The region faces a chronic shortage of nurses unless immediate action is taken, experts have claimed.

Many hospitals in East Anglia have already been forced to go abroad to recruit large numbers of qualified staff, leaving some trusts with an annual bill of up to £180,000.

But unions, who warned an ageing nurse population would create more serious recruitment problems, last night said the overseas strategy was a bandaid on a long term problem caused by Government cuts to the number of training places at universities.

West Suffolk Hospital in Bury St Edmunds has so far launched two recruitment drives overseas this year, travelling to Portugal and Madeira.

According to figures released under the Freedom of Information Act, the trust spent £109,362 on a two day visit to Portugal that resulted in the recruitment of 39 “high calibre” nurses.

The hiring of 24 more nurses this month at another recruitment session in Madeira is expected to cost a further

£67,300.

A spokeswoman for the hospital said: “There is a shortage of registered nurses in this country so we went abroad to get high calibre, well trained nurses with excellent communication skills to ensure we can continue to deliver high quality services to our patients.

“In Portugal, nurses complete a four-year degree course, with the final nine months spent working in an acute hospital. They have excellent care skills and particular expertise in the care of older people, which is ideal for the population we serve.

“They also bring new ideas and new experiences to our wards.”

The recruitment costs includes payments to a recruitment agency, sending clinical and HR staff to conduct interviews and flying the nurses back to the UK.

All of the nurses recruited from Portugal are still working at the hospital.

A spokesman for Colchester General Hospital said they had also ventured abroad this year.

He added: “We went in May or June to Madrid, Spain, and as a result of that we recruited 68 nurses, some of whom have already started here, but all of who will have started here by September.

“We went to Spain for various reasons, one of which is the question of supply and demand. Obviously we are keen to recruit nurses from this country but like a lot of people we are struggling to find the quantity. West Suffolk has gone abroad, James Paget have gone to Portugal and I think Addenbrookes’ are doing something somewhere in Europe. So yes, we have done that.”

The spokesman said they viewed the strategy, which resulted in the recruiting of a large number of staff, as cost effective.

Andrew Stronach, regional communication officer for the Royal College of Nursing, Eastern, said the NHS needed to think seriously about the issues with UK recruitment.

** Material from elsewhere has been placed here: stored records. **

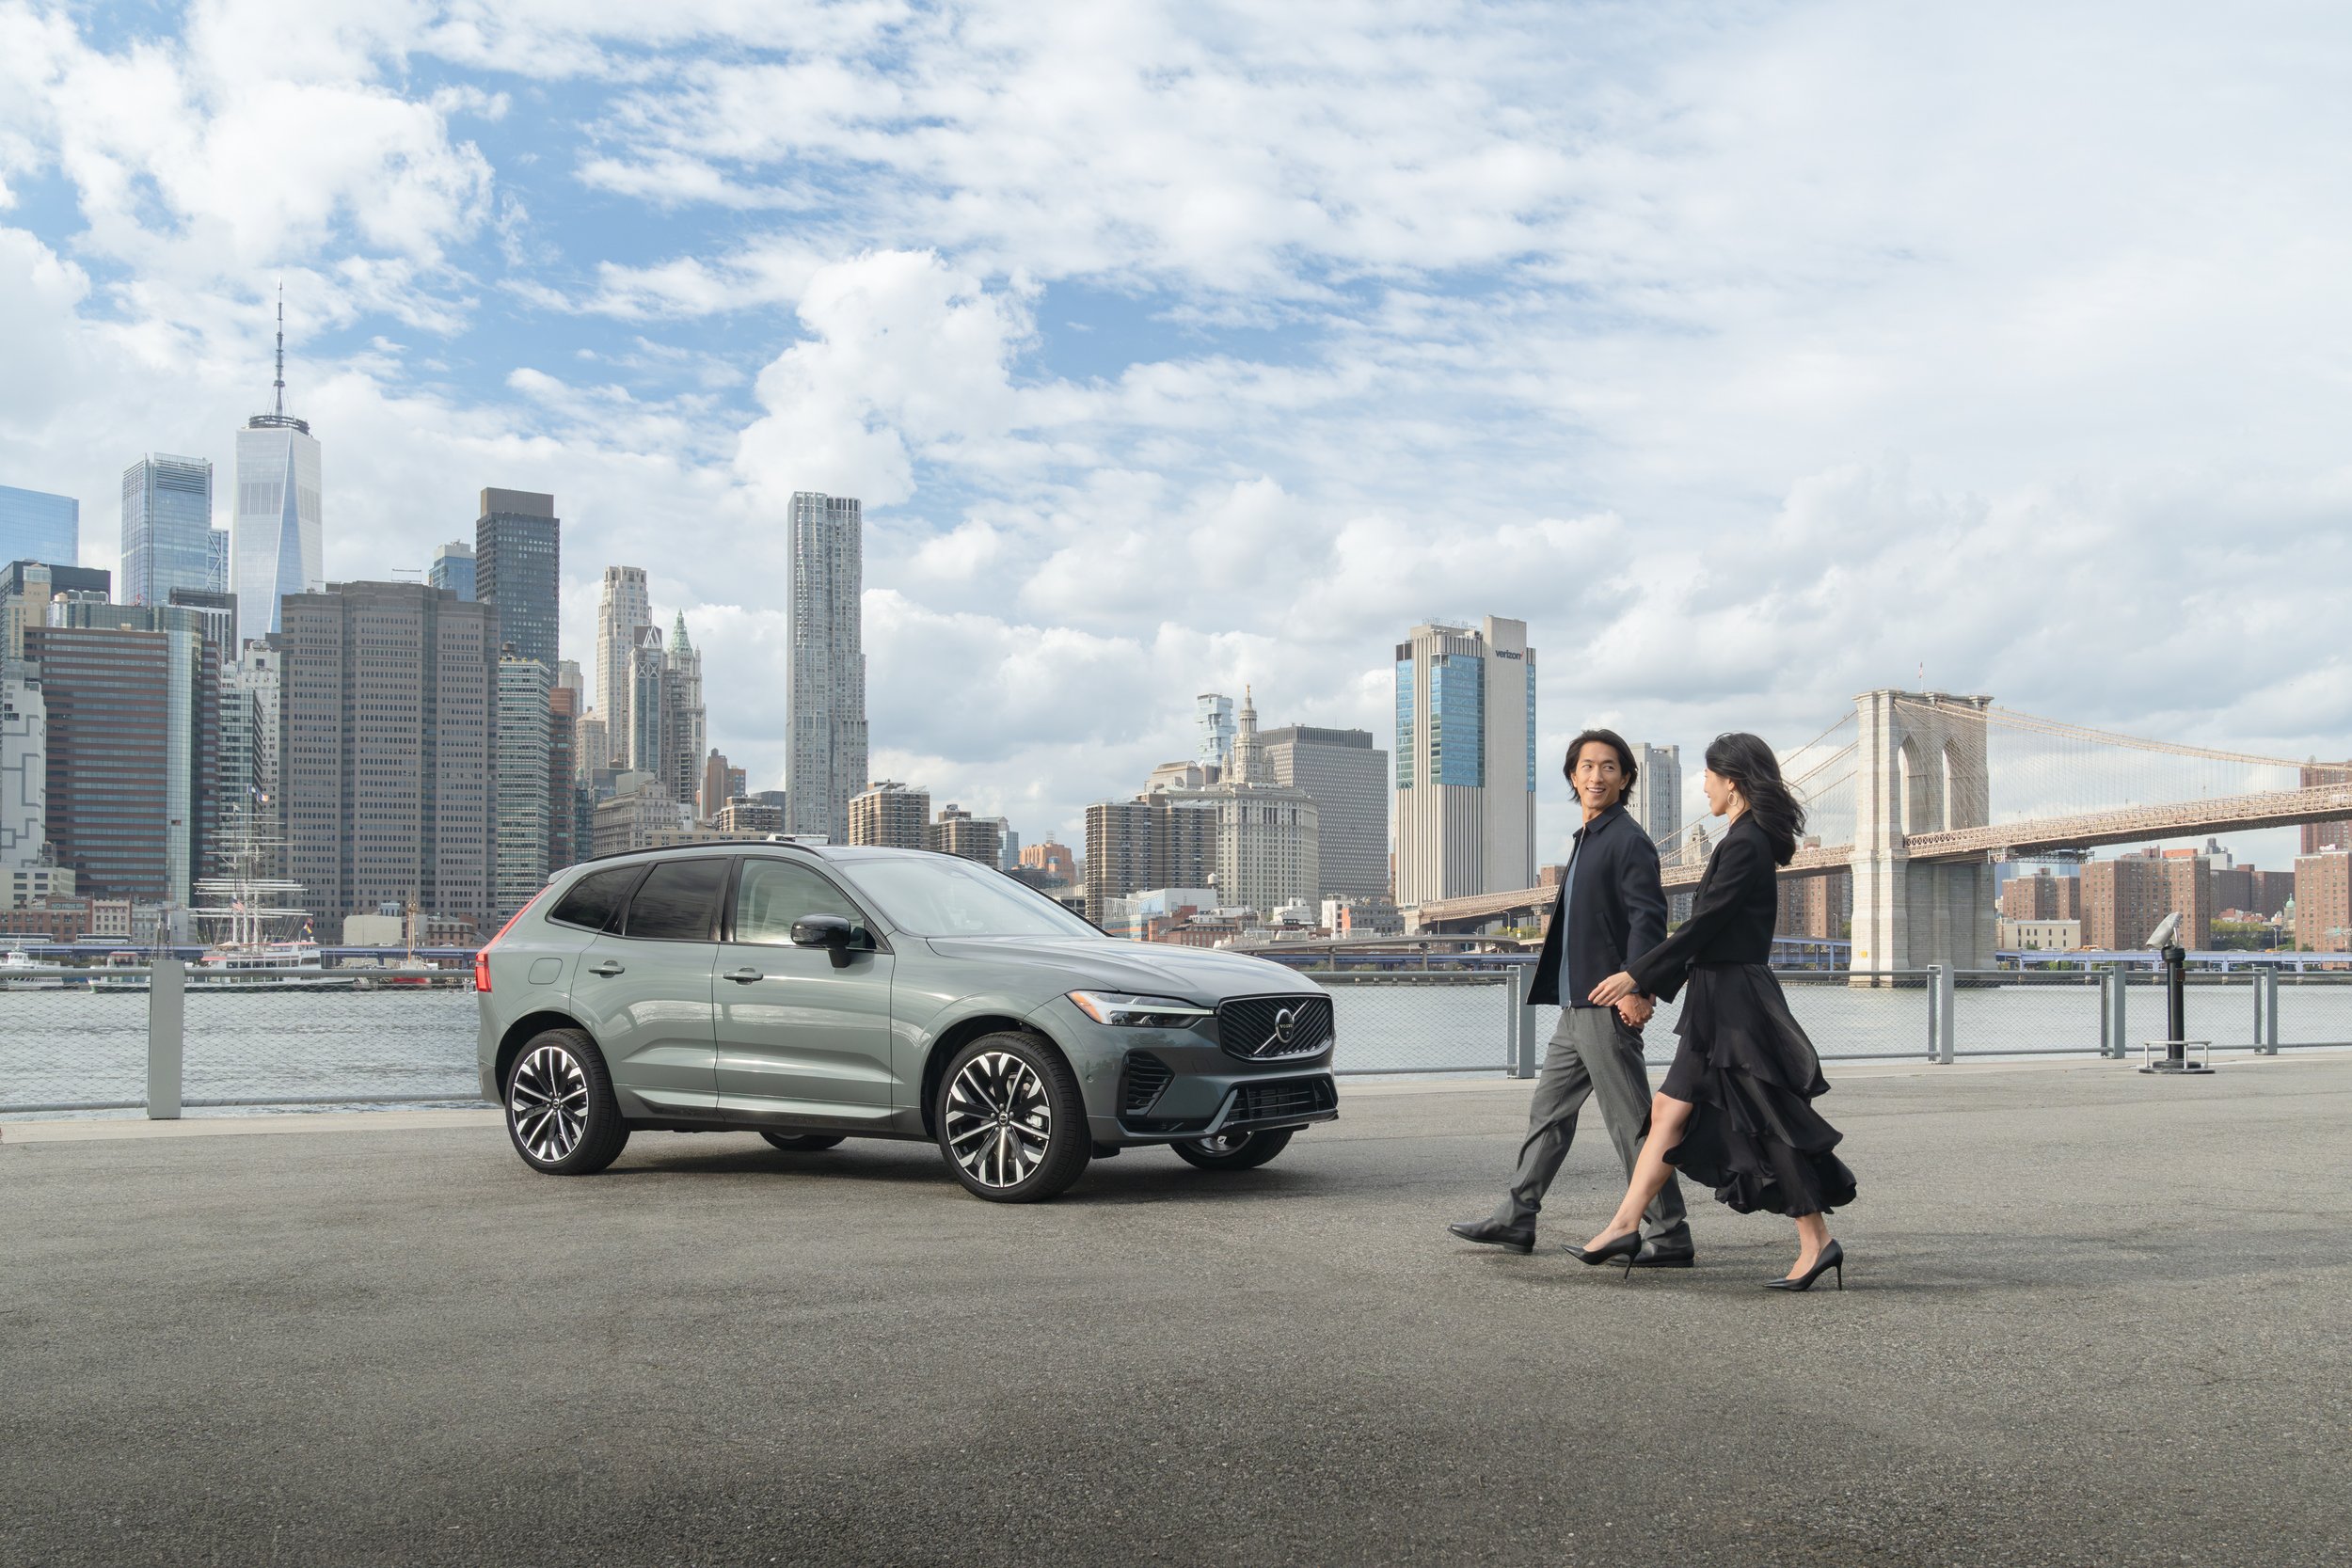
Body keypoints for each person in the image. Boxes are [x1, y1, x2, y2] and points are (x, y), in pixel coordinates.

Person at [1576, 733, 1858, 1291]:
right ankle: (1625, 1224)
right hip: (1717, 996)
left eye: (1708, 775)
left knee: (1766, 1118)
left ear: (1732, 780)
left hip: (1734, 1003)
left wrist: (1639, 975)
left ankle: (1817, 1241)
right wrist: (1657, 982)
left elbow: (1705, 926)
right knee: (1668, 1111)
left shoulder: (1747, 843)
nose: (1702, 785)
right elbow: (1707, 934)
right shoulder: (1742, 838)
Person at [1447, 729, 1693, 1265]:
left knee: (1632, 1124)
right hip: (1575, 1005)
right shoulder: (1589, 838)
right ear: (1572, 776)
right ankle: (1517, 1217)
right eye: (1586, 767)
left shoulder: (1628, 840)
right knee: (1548, 1116)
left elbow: (1647, 920)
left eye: (1608, 767)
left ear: (1625, 779)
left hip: (1607, 1003)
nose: (1596, 776)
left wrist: (1640, 986)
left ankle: (1670, 1234)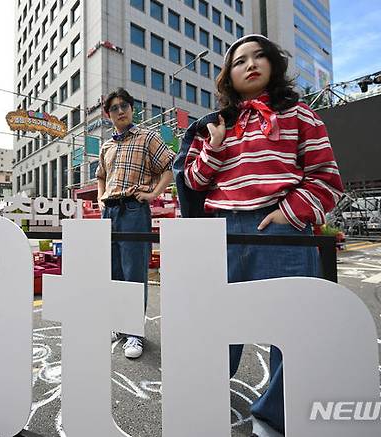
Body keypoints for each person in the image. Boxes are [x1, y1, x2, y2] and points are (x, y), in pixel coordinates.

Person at [183, 34, 344, 436]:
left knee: (292, 327)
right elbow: (193, 180)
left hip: (282, 229)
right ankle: (206, 393)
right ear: (228, 76)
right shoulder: (214, 125)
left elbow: (328, 180)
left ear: (274, 64)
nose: (250, 64)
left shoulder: (301, 116)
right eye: (240, 61)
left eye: (259, 56)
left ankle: (273, 416)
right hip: (222, 232)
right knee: (219, 322)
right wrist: (214, 147)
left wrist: (287, 213)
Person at [96, 88, 175, 359]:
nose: (120, 111)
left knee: (133, 273)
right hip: (110, 211)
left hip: (133, 210)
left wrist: (153, 194)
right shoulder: (106, 146)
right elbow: (101, 176)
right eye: (115, 108)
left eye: (124, 106)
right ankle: (120, 324)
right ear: (108, 115)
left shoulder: (147, 137)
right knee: (114, 272)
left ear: (132, 109)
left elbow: (169, 166)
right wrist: (100, 198)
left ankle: (135, 334)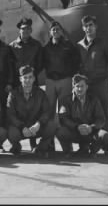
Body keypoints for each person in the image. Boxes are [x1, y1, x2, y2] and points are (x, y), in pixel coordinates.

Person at [77, 15, 108, 155]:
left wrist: (106, 80)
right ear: (83, 28)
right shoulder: (79, 46)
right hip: (87, 86)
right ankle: (85, 146)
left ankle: (107, 147)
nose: (88, 28)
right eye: (86, 26)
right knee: (86, 114)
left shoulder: (104, 44)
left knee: (105, 114)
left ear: (96, 27)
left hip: (101, 85)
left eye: (91, 25)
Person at [43, 21, 80, 151]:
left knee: (64, 112)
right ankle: (49, 143)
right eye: (53, 29)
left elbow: (76, 61)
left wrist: (72, 75)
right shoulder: (46, 48)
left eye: (58, 29)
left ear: (61, 31)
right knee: (49, 112)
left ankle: (66, 143)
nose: (55, 31)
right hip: (51, 81)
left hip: (65, 80)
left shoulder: (69, 46)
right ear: (50, 32)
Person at [6, 65, 56, 158]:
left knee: (52, 125)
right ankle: (16, 146)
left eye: (30, 77)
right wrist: (22, 127)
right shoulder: (13, 94)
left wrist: (39, 124)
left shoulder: (40, 93)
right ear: (20, 79)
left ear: (34, 79)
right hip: (21, 128)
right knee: (11, 132)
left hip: (35, 128)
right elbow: (10, 114)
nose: (28, 80)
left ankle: (41, 148)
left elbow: (46, 111)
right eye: (25, 78)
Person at [9, 17, 43, 151]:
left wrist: (31, 77)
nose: (26, 31)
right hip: (17, 84)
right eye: (23, 29)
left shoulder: (37, 45)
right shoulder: (12, 46)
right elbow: (10, 66)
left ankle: (33, 143)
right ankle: (15, 144)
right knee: (17, 111)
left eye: (28, 29)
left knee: (33, 111)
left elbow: (40, 64)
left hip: (32, 83)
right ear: (19, 29)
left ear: (31, 30)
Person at [56, 74, 108, 158]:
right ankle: (68, 151)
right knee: (60, 132)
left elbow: (101, 119)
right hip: (74, 132)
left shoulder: (94, 100)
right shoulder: (66, 100)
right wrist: (77, 126)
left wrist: (91, 127)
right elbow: (63, 118)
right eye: (77, 86)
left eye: (82, 86)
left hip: (90, 132)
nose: (80, 89)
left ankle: (92, 151)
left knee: (105, 136)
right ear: (73, 87)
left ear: (87, 87)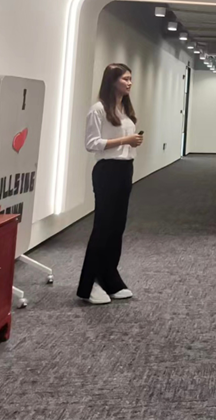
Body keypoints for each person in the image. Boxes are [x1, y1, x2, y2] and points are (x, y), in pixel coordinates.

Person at [78, 63, 143, 305]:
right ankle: (89, 284)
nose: (129, 83)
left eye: (130, 78)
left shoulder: (124, 109)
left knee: (117, 228)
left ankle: (109, 277)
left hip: (125, 169)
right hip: (107, 171)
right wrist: (125, 140)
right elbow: (91, 143)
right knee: (103, 227)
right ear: (112, 81)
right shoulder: (98, 110)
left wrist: (131, 142)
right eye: (125, 79)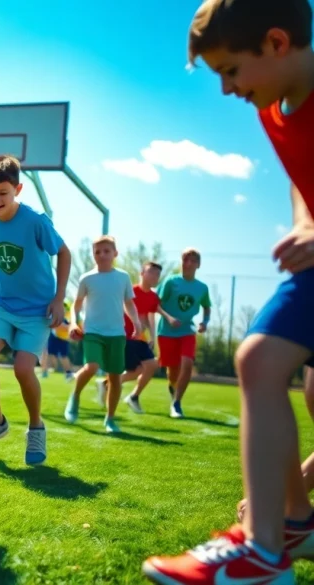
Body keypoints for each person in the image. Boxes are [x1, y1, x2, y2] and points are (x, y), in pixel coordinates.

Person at [144, 1, 314, 581]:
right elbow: (301, 176)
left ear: (276, 42)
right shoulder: (272, 109)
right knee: (269, 368)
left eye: (231, 70)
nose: (225, 89)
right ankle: (293, 525)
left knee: (260, 361)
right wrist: (306, 223)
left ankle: (264, 552)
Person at [0, 154, 71, 466]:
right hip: (2, 303)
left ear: (18, 190)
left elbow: (64, 253)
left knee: (24, 369)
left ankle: (36, 427)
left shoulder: (36, 221)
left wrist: (59, 298)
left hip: (37, 309)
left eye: (2, 193)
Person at [63, 236, 139, 434]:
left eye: (106, 251)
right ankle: (75, 396)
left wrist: (137, 323)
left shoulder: (123, 277)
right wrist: (73, 323)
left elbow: (129, 303)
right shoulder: (87, 278)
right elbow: (76, 305)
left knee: (115, 377)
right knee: (92, 366)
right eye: (97, 252)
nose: (102, 255)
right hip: (93, 332)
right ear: (93, 255)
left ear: (115, 253)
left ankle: (110, 419)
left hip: (117, 334)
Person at [157, 248, 211, 419]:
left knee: (187, 364)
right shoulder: (171, 281)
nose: (188, 264)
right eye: (185, 260)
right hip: (167, 332)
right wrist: (169, 317)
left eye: (193, 261)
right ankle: (173, 387)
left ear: (198, 265)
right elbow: (156, 304)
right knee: (173, 371)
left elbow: (207, 307)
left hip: (187, 330)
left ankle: (177, 403)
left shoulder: (202, 288)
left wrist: (205, 322)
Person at [119, 261, 176, 414]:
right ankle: (108, 383)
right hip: (125, 337)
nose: (154, 276)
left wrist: (151, 336)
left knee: (151, 365)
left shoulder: (153, 297)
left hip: (140, 338)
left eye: (157, 274)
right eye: (151, 272)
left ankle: (133, 396)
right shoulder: (130, 291)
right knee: (136, 370)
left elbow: (148, 316)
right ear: (142, 273)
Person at [41, 302, 74, 381]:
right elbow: (56, 325)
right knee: (49, 354)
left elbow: (65, 327)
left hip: (63, 338)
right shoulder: (57, 313)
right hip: (54, 336)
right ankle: (44, 372)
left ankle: (68, 373)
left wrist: (67, 327)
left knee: (63, 356)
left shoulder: (69, 316)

“It’s a national shortage of nurses. There just aren’t enough nurses coming through the universities because the Government has cut back on the training places. It’s a fundamental problem the UK has got at the moment and most of the trusts around here,” he said.

Mr Stronach added: “We have no qualms about the quality and we are very sympathetic to the position that trusts find themselves in. They do try and recruit locally, there aren’t the nurses out there and they end up having to go to Portugal and Spain to do it. But from our point of view it’s not the long term answer.”

He added that with many nurses in their 50s and heading towards retirement age there was a need for new nurses coming through the system.

He added: “That’s something the NHS is going to have to think about seriously in the years to come.”